Some very smart and visionary leaders, including Mark's father, Sargent Shriver, understood the incredible value of early childhood education and created Head Start in 1965, which was followed up three decades later with Early Head Start.

Still, Early Head Start reaches only five percent of eligible children, and only about half of the eligible population of three-to-five year olds receive Head Start services. Even paired with private preschools, only three out of five preschool-aged kids are enrolled in some sort of childhood education.

This should come as no surprise, as just 14 percent of our public education investment is directed toward children five and under.

As The Huffington Post wisely turns a spotlight on American education, we hope HuffPost readers and education advocates will focus not just on elementary education but on the critical need for innovation and increased investment in early-childhood education.

Simply put, it should be a right for every single toddler to be enrolled in a high-quality, early-education program. In addition, every parent should have the tools they need -- books, music and games -- to keep their children stimulated at home.

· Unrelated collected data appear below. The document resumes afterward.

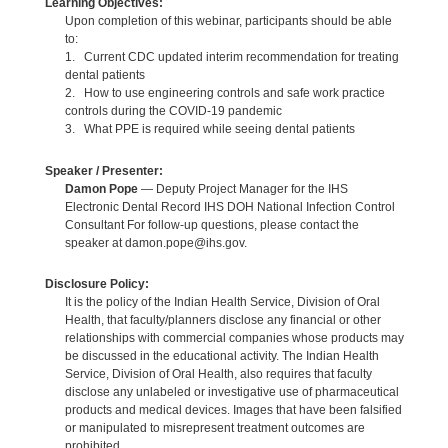
Learning Objectives:
Upon completion of this webinar, participants should be able
to:
1. Current CDC updated interim recommendation for treating
dental patients
2. How to use engineering controls and safe work practice
controls during the COVID-19 pandemic
3. What PPE is required while seeing dental patients
Speaker / Presenter:
Damon Pope
— Deputy Project Manager for the IHS
Electronic Dental Record IHS DOH National Infection Control
Consultant For follow-up questions, please contact the
speaker at damon.pope@ihs.gov.
Disclosure Policy:
It is the policy of the Indian Health Service, Division of Oral
Health, that faculty/planners disclose any financial or other
relationships with commercial companies whose products may
be discussed in the educational activity. The Indian Health
Service, Division of Oral Health, also requires that faculty
disclose any unlabeled or investigative use of pharmaceutical
products and medical devices. Images that have been falsified
or manipulated to misrepresent treatment outcomes are
prohibited.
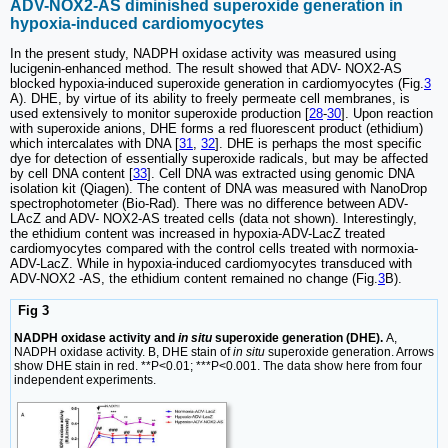
ADV-NOX2-AS diminished superoxide generation in
hypoxia-induced cardiomyocytes
In the present study, NADPH oxidase activity was measured using
lucigenin-enhanced method. The result showed that ADV- NOX2-AS
blocked hypoxia-induced superoxide generation in cardiomyocytes (Fig.
3
A). DHE, by virtue of its ability to freely permeate cell membranes, is
used extensively to monitor superoxide production [
28
-
30
]. Upon reaction
with superoxide anions, DHE forms a red fluorescent product (ethidium)
which intercalates with DNA [
31
,
32
]. DHE is perhaps the most specific
dye for detection of essentially superoxide radicals, but may be affected
by cell DNA content [
33
]. Cell DNA was extracted using genomic DNA
isolation kit (Qiagen). The content of DNA was measured with NanoDrop
spectrophotometer (Bio-Rad). There was no difference between ADV-
LAcZ and ADV- NOX2-AS treated cells (data not shown). Interestingly,
the ethidium content was increased in hypoxia-ADV-LacZ treated
cardiomyocytes compared with the control cells treated with normoxia-
ADV-LacZ. While in hypoxia-induced cardiomyocytes transduced with
ADV-NOX2 -AS, the ethidium content remained no change (Fig.
3
B).
Fig 3
NADPH oxidase activity and
in situ
superoxide generation (DHE).
A,
NADPH oxidase activity. B, DHE stain of
in situ
superoxide generation. Arrows
show DHE stain in red. **P<0.01; ***P<0.001. The data show here from four
independent experiments.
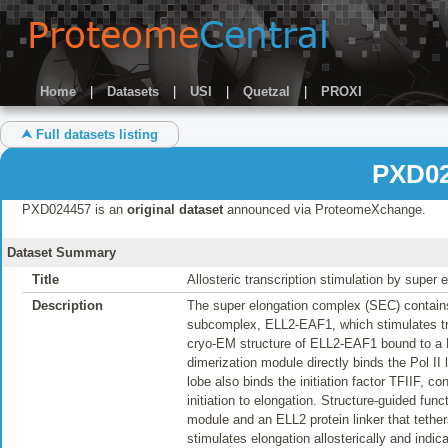
Home
|
Datasets
|
USI
|
Quetzal
|
PROXI
⮝ Full datasets listing
PXD02
PXD024457 is an
original dataset
announced via ProteomeXchange.
Dataset Summary
Title
Allosteric transcription stimulation by super
Description
The super elongation complex (SEC) contains 
subcomplex, ELL2-EAF1, which stimulates tran
cryo-EM structure of ELL2-EAF1 bound to a P
dimerization module directly binds the Pol I
lobe also binds the initiation factor TFIIF, co
initiation to elongation. Structure-guided fun
module and an ELL2 protein linker that tether
stimulates elongation allosterically and indica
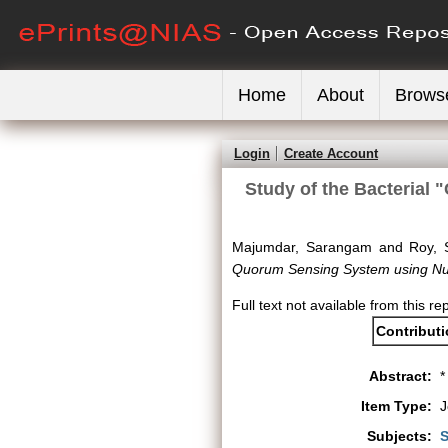
Home
About
Brows
Login
Create Account
Study of the Bacterial
Majumdar, Sarangam
and
Roy, S
Quorum Sensing System using Num
Full text not available from this re
Contribut
Abstract:
*
Item Type:
J
Subjects:
S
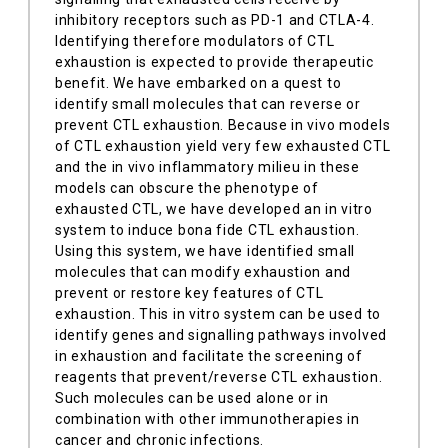
inhibitory receptors such as PD-1 and CTLA-4.
Identifying therefore modulators of CTL
exhaustion is expected to provide therapeutic
benefit. We have embarked on a quest to
identify small molecules that can reverse or
prevent CTL exhaustion. Because in vivo models
of CTL exhaustion yield very few exhausted CTL
and the in vivo inflammatory milieu in these
models can obscure the phenotype of
exhausted CTL, we have developed an in vitro
system to induce bona fide CTL exhaustion.
Using this system, we have identified small
molecules that can modify exhaustion and
prevent or restore key features of CTL
exhaustion. This in vitro system can be used to
identify genes and signalling pathways involved
in exhaustion and facilitate the screening of
reagents that prevent/reverse CTL exhaustion.
Such molecules can be used alone or in
combination with other immunotherapies in
cancer and chronic infections.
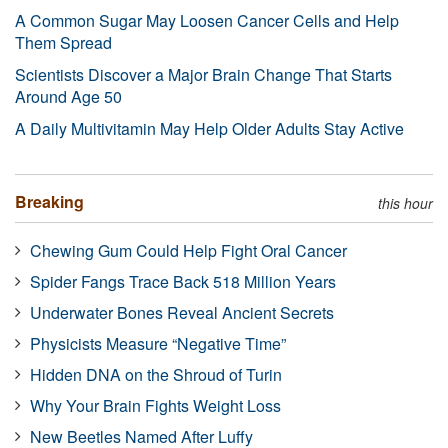
A Common Sugar May Loosen Cancer Cells and Help
Them Spread
Scientists Discover a Major Brain Change That Starts
Around Age 50
A Daily Multivitamin May Help Older Adults Stay Active
Breaking
this hour
Chewing Gum Could Help Fight Oral Cancer
Spider Fangs Trace Back 518 Million Years
Underwater Bones Reveal Ancient Secrets
Physicists Measure “Negative Time”
Hidden DNA on the Shroud of Turin
Why Your Brain Fights Weight Loss
New Beetles Named After Luffy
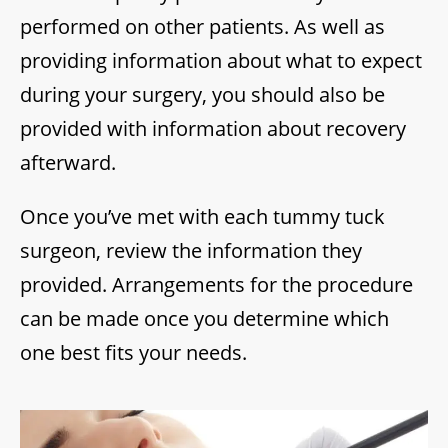
performed on other patients. As well as
providing information about what to expect
during your surgery, you should also be
provided with information about recovery
afterward.
Once you’ve met with each tummy tuck
surgeon, review the information they
provided. Arrangements for the procedure
can be made once you determine which
one best fits your needs.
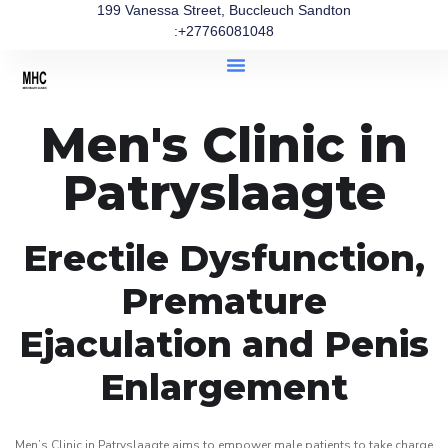
199 Vanessa Street, Buccleuch Sandton
:+27766081048
Men's Clinic in
Patryslaagte
Erectile Dysfunction,
Premature
Ejaculation and Penis
Enlargement
Men’s Clinic in Patryslaagte aims to empower male patients to take charge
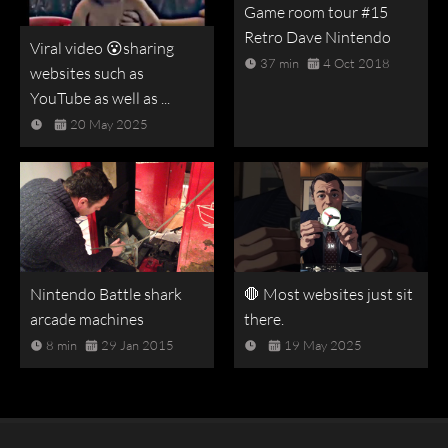
Game room tour #15
Retro Dave Nintendo
Viral video 😮sharing
37 min
4 Oct 2018
websites such as
YouTube as well as ...
20 May 2025
Nintendo Battle shark
🛑 Most websites just sit
arcade machines
there.
8 min
29 Jan 2015
19 May 2025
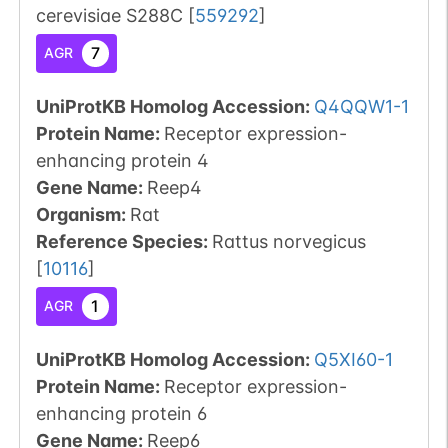
cerevisiae S288C
[
559292
]
7
AGR
UniProtKB Homolog Accession:
Q4QQW1-1
Protein Name:
Receptor expression-
enhancing protein 4
Gene Name:
Reep4
Organism
:
Rat
Reference Species
:
Rattus norvegicus
[
10116
]
1
AGR
UniProtKB Homolog Accession:
Q5XI60-1
Protein Name:
Receptor expression-
enhancing protein 6
Gene Name:
Reep6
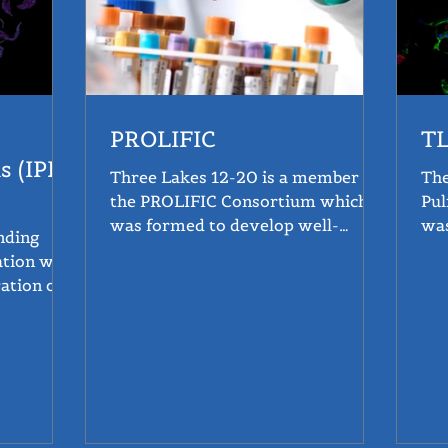
PROLIFIC
T
s (IPF)
Three Lakes 12-20 is a member of
The
the PROLIFIC Consortium which
Pul
was formed to develop well-
was
qualified assays to measure
tre
ation was
selected...
ation of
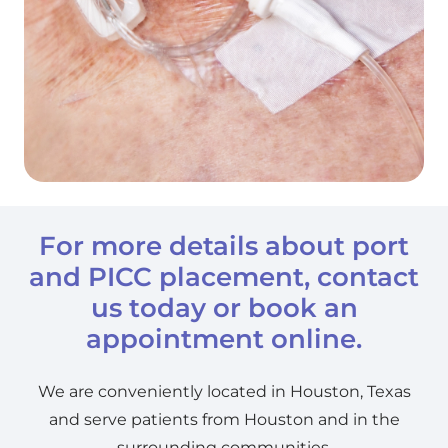
For more details about port
and PICC placement,
contact
us today or book an
appointment online.
We are conveniently located in Houston, Texas
and serve patients from Houston and in the
surrounding communities.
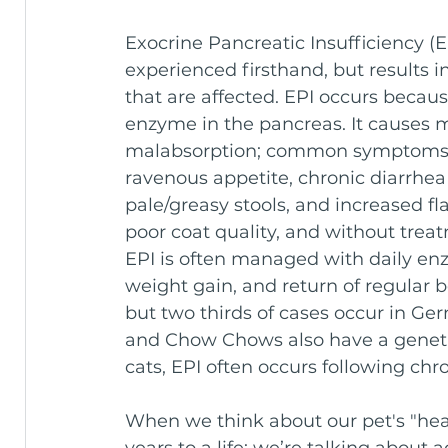
Exocrine Pancreatic Insufficiency (EP
experienced firsthand, but results i
that are affected. EPI occurs because
enzyme in the pancreas. It causes m
malabsorption; common symptoms in
ravenous appetite, chronic diarrhea
pale/greasy stools, and increased fl
poor coat quality, and without trea
EPI is often managed with daily en
weight gain, and return of regular
but two thirds of cases occur in Ge
and Chow Chows also have a genetic 
cats, EPI often occurs following chro
When we think about our pet's "heal
years to a life; we’re talking about 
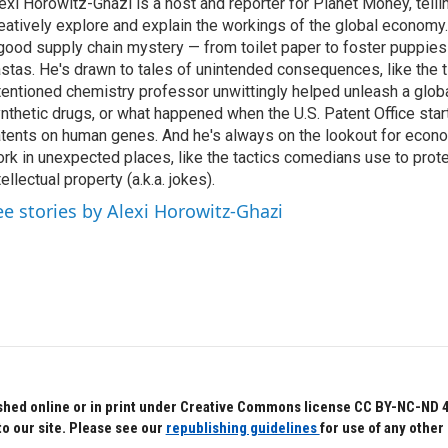
exi Horowitz-Ghazi is a host and reporter for Planet Money, tellin
eatively explore and explain the workings of the global economy.
good supply chain mystery — from toilet paper to foster puppies
stas. He's drawn to tales of unintended consequences, like the t
tentioned chemistry professor unwittingly helped unleash a glob
nthetic drugs, or what happened when the U.S. Patent Office star
tents on human genes. And he's always on the lookout for econo
rk in unexpected places, like the tactics comedians use to prote
tellectual property (a.k.a. jokes).
ee stories by Alexi Horowitz-Ghazi
hed online or in print under Creative Commons license CC BY-NC-ND 4.0.
to our site. Please see our
republishing guidelines
for use of any other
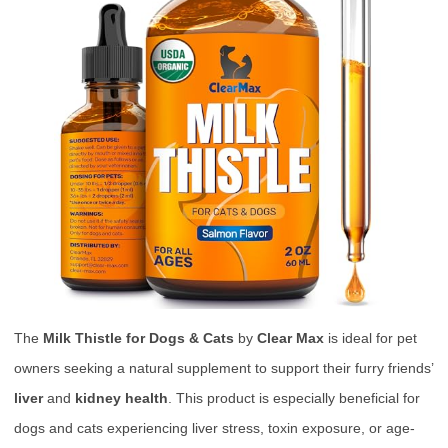
The
Milk Thistle for Dogs & Cats
by
Clear Max
is ideal for pet
owners seeking a natural supplement to support their furry friends’
liver
and
kidney health
. This product is especially beneficial for
dogs and cats experiencing liver stress, toxin exposure, or age-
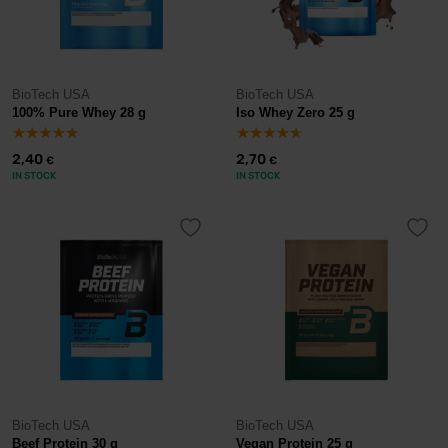
BioTech USA
BioTech USA
100% Pure Whey 28 g
Iso Whey Zero 25 g
2,40
2,70
€
€
IN STOCK
IN STOCK
BioTech USA
BioTech USA
Beef Protein 30 g
Vegan Protein 25 g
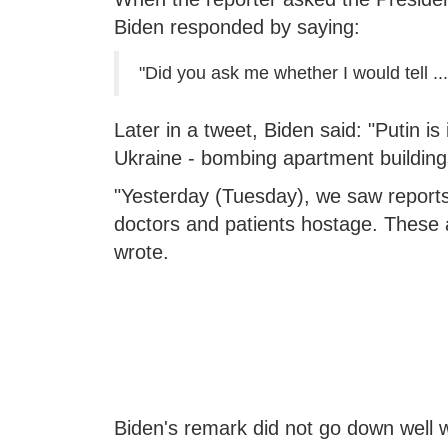
Biden responded by saying:
"Did you ask me whether I would tell ....
Later in a tweet, Biden said: "Putin is
Ukraine - bombing apartment building
"Yesterday (Tuesday), we saw reports
doctors and patients hostage. These ar
wrote.
Biden's remark did not go down well 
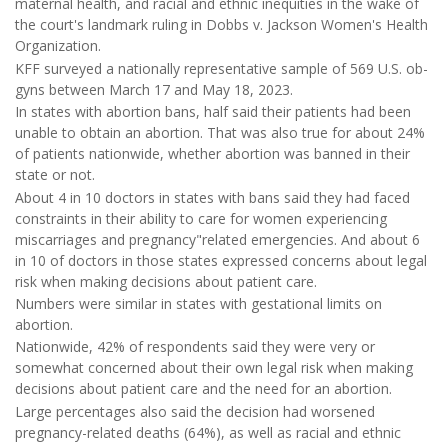
maternal health, and racial and ethnic inequities in the wake of
the court's landmark ruling in Dobbs v. Jackson Women's Health
Organization.
KFF surveyed a nationally representative sample of 569 U.S. ob-
gyns between March 17 and May 18, 2023.
In states with abortion bans, half said their patients had been
unable to obtain an abortion. That was also true for about 24%
of patients nationwide, whether abortion was banned in their
state or not.
About 4 in 10 doctors in states with bans said they had faced
constraints in their ability to care for women experiencing
miscarriages and pregnancy"related emergencies. And about 6
in 10 of doctors in those states expressed concerns about legal
risk when making decisions about patient care.
Numbers were similar in states with gestational limits on
abortion.
Nationwide, 42% of respondents said they were very or
somewhat concerned about their own legal risk when making
decisions about patient care and the need for an abortion.
Large percentages also said the decision had worsened
pregnancy-related deaths (64%), as well as racial and ethnic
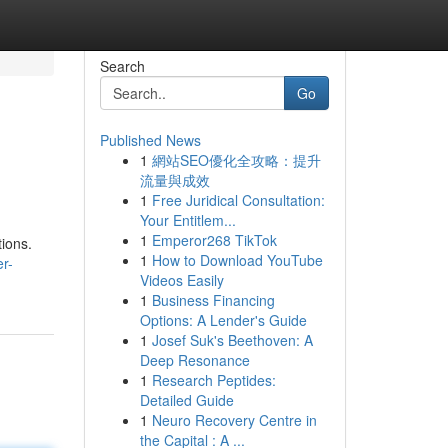
Search
Go
Published News
1
網站SEO優化全攻略：提升
流量與成效
1
Free Juridical Consultation:
Your Entitlem...
1
Emperor268 TikTok
tions.
1
How to Download YouTube
r-
Videos Easily
1
Business Financing
Options: A Lender's Guide
1
Josef Suk's Beethoven: A
Deep Resonance
1
Research Peptides:
Detailed Guide
1
Neuro Recovery Centre in
the Capital : A ...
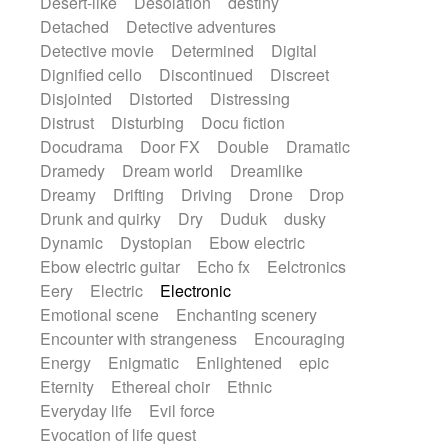
Desert-like
Desolation
destiny
Detached
Detective adventures
Detective movie
Determined
Digital
Dignified cello
Discontinued
Discreet
Disjointed
Distorted
Distressing
Distrust
Disturbing
Docu fiction
Docudrama
Door FX
Double
Dramatic
Dramedy
Dream world
Dreamlike
Dreamy
Drifting
Driving
Drone
Drop
Drunk and quirky
Dry
Duduk
dusky
Dynamic
Dystopian
Ebow electric
Ebow electric guitar
Echo fx
Eelctronics
Eery
Electric
Electronic
Emotional scene
Enchanting scenery
Encounter with strangeness
Encouraging
Energy
Enigmatic
Enlightened
epic
Eternity
Ethereal choir
Ethnic
Everyday life
Evil force
Evocation of life quest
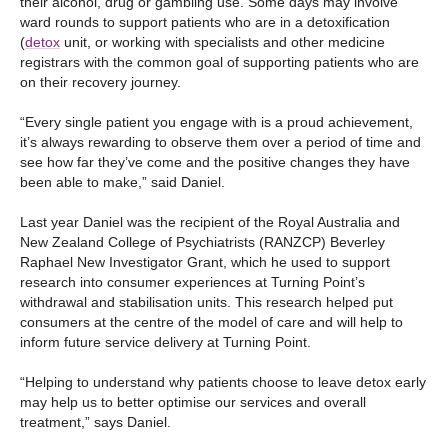
their alcohol, drug or gambling use. Some days may involve
ward rounds to support patients who are in a detoxification
(
detox
unit, or working with specialists and other medicine
registrars with the common goal of supporting patients who are
on their recovery journey.
“Every single patient you engage with is a proud achievement,
it’s always rewarding to observe them over a period of time and
see how far they’ve come and the positive changes they have
been able to make,” said Daniel.
Last year Daniel was the recipient of the Royal Australia and
New Zealand College of Psychiatrists (RANZCP) Beverley
Raphael New Investigator Grant, which he used to support
research into consumer experiences at Turning Point’s
withdrawal and stabilisation units. This research helped put
consumers at the centre of the model of care and will help to
inform future service delivery at Turning Point.
“Helping to understand why patients choose to leave detox early
may help us to better optimise our services and overall
treatment,” says Daniel.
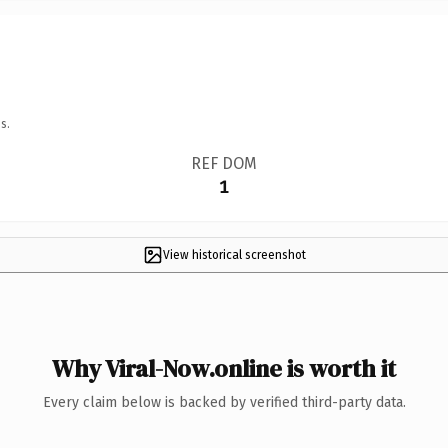
s.
REF DOM
1
View historical screenshot
Why Viral-Now.online is worth it
Every claim below is backed by verified third-party data.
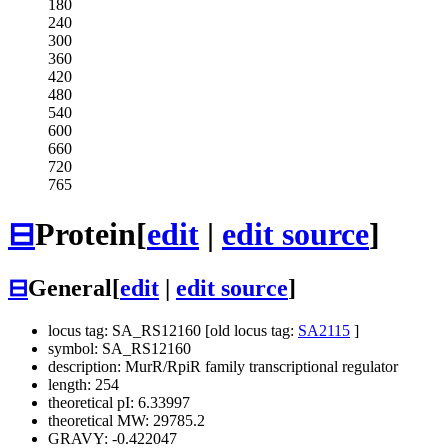
180
240
300
360
420
480
540
600
660
720
765
⊟
Protein
[
edit
|
edit source
]
⊟
General
[
edit
|
edit source
]
locus tag: SA_RS12160 [old locus tag:
SA2115
]
symbol: SA_RS12160
description: MurR/RpiR family transcriptional regulator
length: 254
theoretical pI: 6.33997
theoretical MW: 29785.2
GRAVY: -0.422047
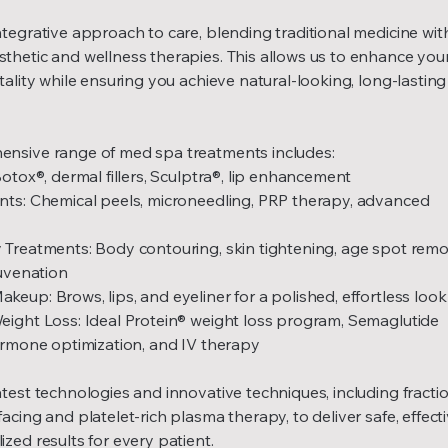
tegrative approach to care, blending traditional medicine wit
thetic and wellness therapies. This allows us to enhance you
tality while ensuring you achieve natural-looking, long-lasting
nsive range of med spa treatments includes:
Botox®, dermal fillers, Sculptra®, lip enhancement
nts: Chemical peels, microneedling, PRP therapy, advanced
 Treatments: Body contouring, skin tightening, age spot remo
juvenation
eup: Brows, lips, and eyeliner for a polished, effortless look
eight Loss: Ideal Protein® weight loss program, Semaglutide
hormone optimization, and IV therapy
test technologies and innovative techniques, including fracti
acing and platelet-rich plasma therapy, to deliver safe, effecti
zed results for every patient.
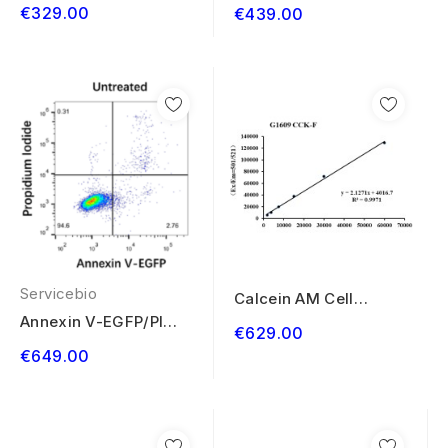
Viability Assay Kit
Cell Apoptosis...
€329.00
€439.00
100T
Servicebio
Calcein AM Cell
Viability Assay Kit
Annexin V-EGFP/PI
€629.00
500T
Cell Apoptosis...
€649.00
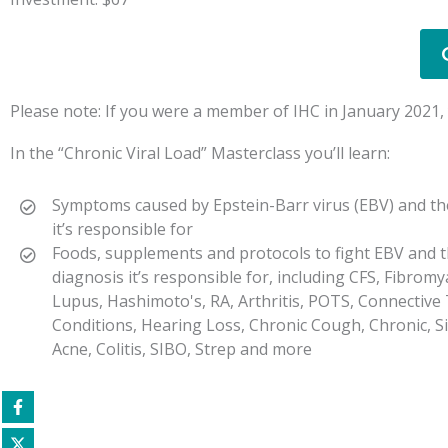
Please note: If you were a member of IHC in January 2021, y
In the “Chronic Viral Load” Masterclass you’ll learn:
Symptoms caused by Epstein-Barr virus (EBV) and th
it’s responsible for
Foods, supplements and protocols to fight EBV and t
diagnosis it’s responsible for, including CFS, Fibromy
Lupus, Hashimoto's, RA, Arthritis, POTS, Connective
Conditions, Hearing Loss, Chronic Cough, Chronic, Sin
Acne, Colitis, SIBO, Strep and more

There are a number of first steps toward innovation that we can take:

  • Passage of the Early Learning Challenge Fund, a $10 billion, decade-long proposal to promote innovative models for early-childhood education.
  • In an opinion piece in the Washington Post this week, Ron Haskins and W. Steven Barnett wrote that the Obama administration's efforts to inject better accountability into Head Start will improve the program and, we hope, increase enrollment of more kids.
  • Save the Children's U.S. Programs operates an early childhood education program -- Early Steps to School Success -- in almost 100 of the poorest communities in America, including most recently in Jennifer's native West Virginia. Through these programs, we go into homes and work directly with parents and have achieved extraordinary results, bringing at-risk toddlers up to normal levels on benchmark vocabulary tests.

The Brookings Institute estimates that a deep and truly serious investment in early childhood education would add $2 trillion to the Gross Domestic Product within a generation. This would be an incredible return on investment that would, in the future, help solve many of the problems our nation is struggling with today.

Our politicians can have a robust debate about the role of government in helping families living in poverty, but three year olds don't even have bootstraps to pull on. Now is the time to give every American child an equal start in life.